(Problema 1) Segundo o trecho sobre o estudo do Evangelho de Marcos, em quantos capítulos esse estudo foi organizado?
(Problema 2)
Diga se cada frase combina com o trecho sobre o estudo do Evangelho de Marcos. Responda sim ou não e copie as palavras do trecho que decidem.
(a) Os cursos do Serviço de Animação Bíblica são das irmãs paulinas.
(b) A estrutura detalhada de Marcos é feita no capítulo dois.
(c) O texto serve apenas a quem participou das atividades de assessoria.
(Problema 3) Retome o trecho sobre o estudo do Evangelho de Marcos e continue a escrita a partir da última frase.
::: Trecho do documento :::
No estudo deste presente-Evangelho, adentramos não apenas o texto e seus significados, mas também o contexto, as possibilidades de vida, organização, movimentos de renovação, protesto e reconstrução. Histórias se fazem presentes, desafiam nossas próprias vidas e decisões. Questionam e encorajam, denunciam e acalentam. Por isso é que o Evangelho é presente. Consegue, ainda hoje, falar para nós, nossas vidas, dificuldades, alegrias e desafios. É presente para nós.
Nosso estudo e este livro foram construídos a partir dos desafios oriundos do nosso trabalho de assessoria, com muitas mulheres e muitos homens que participa(ra)m de várias atividades de assessoria, entre elas os cursos do Serviço de Animação Bíblica (SAB), das irmãs paulinas. O texto quer dar continuidade e acompanhamento a esta missão. Porém, não se atém a isso. Ao contrário, cada pessoa que estiver interessada e animada a dedicar-se ao estudo e engajamento comprometido com o Reino de Deus e quiser pesquisar e refletir sobre as origens cristãs de tal serviço, encontrará aqui auxílio e força para essa caminhada.
O processo de estudo do Evangelho de Marcos, e especificamente a teologia e sua relevância para nossas vidas, foi organizado, aqui, em onze capítulos. Os primeiros são introdutórios, no sentido de abrir reflexões e construção de conhecimentos a respeito do contexto histórico-cultural, teológico e social do movimento de Jesus, bem como da escrita dos textos do Novo Testamento e de seu processo de canonização. Os demais, que elaboram a análise do Evangelho, orientam-se pela própria estrutura do Evangelho.
Assim, no primeiro capítulo propomos uma apresentação dos textos, como resultado de vivência e memória daquilo que se experimentou e se transmitiu acerca do movimento de Jesus. Aqui buscamos reconstruir também o processo de formação de Jesus, dentro de sua realidade histórica, religiosa e social, e a sua relevância na construção do movimento de Jesus. São tecidas considerações a respeito da continuidade desse movimento que se caracteriza em seguimento a Jesus, em comunidades que buscam organizar-se após a sua morte e ressurreição.
No capítulo dois, fizemos uma introdução ao Evangelho de Marcos, buscando compreendê-lo também como gênero literário na Antiguidade. Destacamos as fontes utilizadas na sua organização e escrita, as questões de autoria, comunidade, objetivos e, por fim, expomos resumidamente a questão sinótica, importante para a análise comparativa entre os Evangelhos.
No terceiro capítulo, traçamos algumas diretrizes teológicas, que perpassam este Evangelho como eixos centrais. Elaboramos também uma estrutura detalhada de Marcos, que ajuda no caminho de análise do conteúdo.
::: Dados extraídos :::
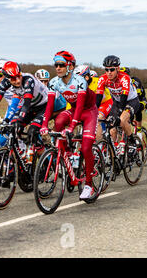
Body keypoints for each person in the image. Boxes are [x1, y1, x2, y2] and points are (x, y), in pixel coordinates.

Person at [40, 51, 98, 200]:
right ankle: (67, 155)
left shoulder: (79, 81)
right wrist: (44, 125)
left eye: (61, 65)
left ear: (70, 66)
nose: (58, 68)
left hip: (88, 112)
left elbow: (80, 107)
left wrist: (72, 127)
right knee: (58, 122)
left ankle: (89, 185)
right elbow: (49, 106)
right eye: (56, 65)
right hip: (73, 110)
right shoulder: (54, 82)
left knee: (85, 147)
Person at [96, 55, 140, 146]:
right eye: (106, 70)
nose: (109, 72)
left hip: (131, 101)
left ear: (117, 69)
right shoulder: (102, 79)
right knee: (111, 128)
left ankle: (132, 141)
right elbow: (99, 97)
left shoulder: (124, 78)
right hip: (117, 102)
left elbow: (124, 96)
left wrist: (119, 113)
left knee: (122, 120)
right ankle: (113, 152)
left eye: (112, 70)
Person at [72, 64, 113, 140]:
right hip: (92, 105)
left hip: (105, 103)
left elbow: (97, 100)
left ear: (86, 77)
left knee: (98, 118)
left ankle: (98, 145)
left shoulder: (97, 82)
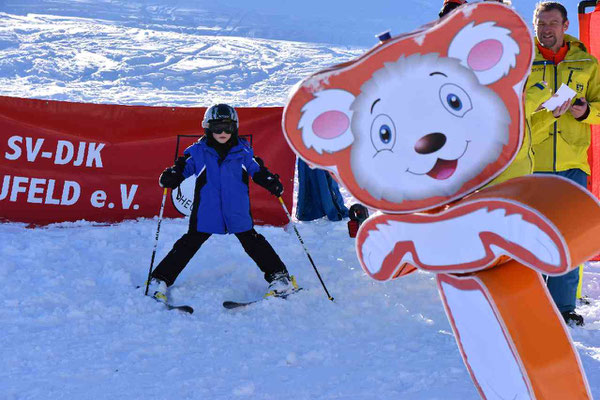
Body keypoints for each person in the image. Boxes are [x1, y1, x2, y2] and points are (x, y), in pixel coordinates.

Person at [147, 104, 298, 303]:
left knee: (253, 242)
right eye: (217, 127)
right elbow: (184, 167)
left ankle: (280, 278)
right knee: (188, 244)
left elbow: (256, 169)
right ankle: (159, 279)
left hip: (237, 211)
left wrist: (268, 180)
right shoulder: (199, 153)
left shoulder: (243, 152)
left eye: (228, 127)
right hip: (206, 212)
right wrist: (173, 175)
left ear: (235, 127)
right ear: (208, 127)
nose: (223, 132)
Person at [527, 1, 600, 326]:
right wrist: (546, 114)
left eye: (553, 23)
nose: (547, 29)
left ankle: (564, 306)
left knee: (569, 237)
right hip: (533, 165)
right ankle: (532, 302)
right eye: (542, 23)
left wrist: (586, 112)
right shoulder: (522, 62)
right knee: (532, 236)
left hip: (573, 164)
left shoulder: (587, 61)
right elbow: (513, 112)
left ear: (565, 25)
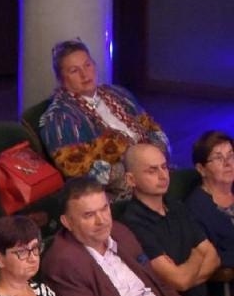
:::
(Resposta escrita 1) Em onze capítulos.

(Resposta escrita 2)
(a) Sim: "os cursos do Serviço de Animação Bíblica (SAB), das irmãs paulinas".
(b) Não: "No terceiro capítulo" e "Elaboramos também uma estrutura detalhada de Marcos".
(c) Não: "Porém, não se atém a isso."

(Resposta escrita 3)
No quarto capítulo adentramos o Evangelho, com a análise teológica específica: a porta de entrada é oferecida pela ação e pelo compromisso de João Batista: ele é quem abre o Evangelho de Jesus Cristo, o Filho de Deus.
No quinto capítulo abrimos o primeiro grande bloco temático, acerca do ministério de Jesus na Galileia, sendo que é proposto, aqui, conhecer melhor a casa e a missão dele, destacando como primeira prioridade o caminho de Jesus e o seu grupo que começa a se formar: proclamar, curar, ensinar e confrontar-se com reações negativas.
Caminhando com Jesus e seu grupo pela Galileia e regiões circunvizinhas, no sexto capítulo observamos a práxis libertadora dele, que se expressa em ensinos polêmicos. Tratamos de analisar a segunda grande prioridade colocada no Evangelho, que é demonstrar processos de adesão e rejeição a seu ensino.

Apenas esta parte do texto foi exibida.